Daddy comes inside and he’s all hangdog and Momma asks if he hit it with something and tossed it into the woods and Daddy looks shocked and says “I ain’t going to kill that critter! He’s a wild un’, but he’s also a free wolfdog and he deserves to run around in the woods and poop wherever he wants and maybe catch a rabbit and have some young’uns if he wants! Surprised at you, Robyn. I do believe these woods are turnin’ you murderous.”

Momma wants to know how far off he took it and Daddy says he took it all the way to where the dirt road ends and dropped it off in a parking lot.

“The school parking lot?!” Momma says, “you dropped a wolf off at a school parking lot next to a playground where there’s little pieces of fresh children meat running all around in a field?!”

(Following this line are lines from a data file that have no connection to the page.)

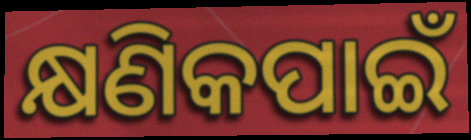
କ୍ଷଣିକପାଇଁ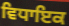
ਵਿਧਾਇਕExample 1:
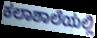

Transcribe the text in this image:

ಕಲಾಶಾಲೆಯಲ್ಲಿ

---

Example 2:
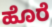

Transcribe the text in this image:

ಹೊರೆ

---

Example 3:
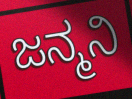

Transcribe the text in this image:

ಜನ್ಮನಿ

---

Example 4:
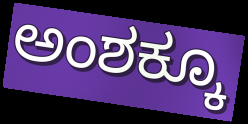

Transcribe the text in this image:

ಅಂಶಕ್ಕೂ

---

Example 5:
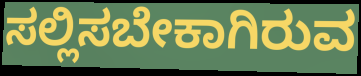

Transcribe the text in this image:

ಸಲ್ಲಿಸಬೇಕಾಗಿರುವ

Daddy goes, “I ain’t know what all the place was and there ain’t seem to be no school going on today. I only saw like a few janitor types around and they had mops and stuff to beat on it if they needed. And anyhow, it chased after my truck for about a mile before it sat down in the middle of the road and howled. I ain’t no crying man, but that brought a tear to my eye, for that dog loved me and I loved it, and we was pals.” He sniffed. Momma says “so you left a wolf on the road a few miles away and it knows where we live and the road goes right to our house and all he has to do is walk for a while until he gets here?”

Daddy says, “I don’t know what you want from me, woman! I done taked it away like you wanted and it probably ain’t going to come back here since all we got to eat is corn!” Momma says that wolf is going to come back and snatch me and Jacob into the woods and all they’ll find is a pair of ripped up pants hanging from a tree, and if we’re lucky, a piece of bone in one of its turds in the wilderness. “You need to get us a gun since we’re going to have to shoot at it sooner or later.” she says to Daddy and he’s rubbing his face and combing his fingers through his hair. “Where am I supposed to get one of those? I ain’t even shot nothing since I was like, real little anyway! And that was only a bird and it didn’t even die like it was supposed to!” Jacob chimes in “I know where one is.”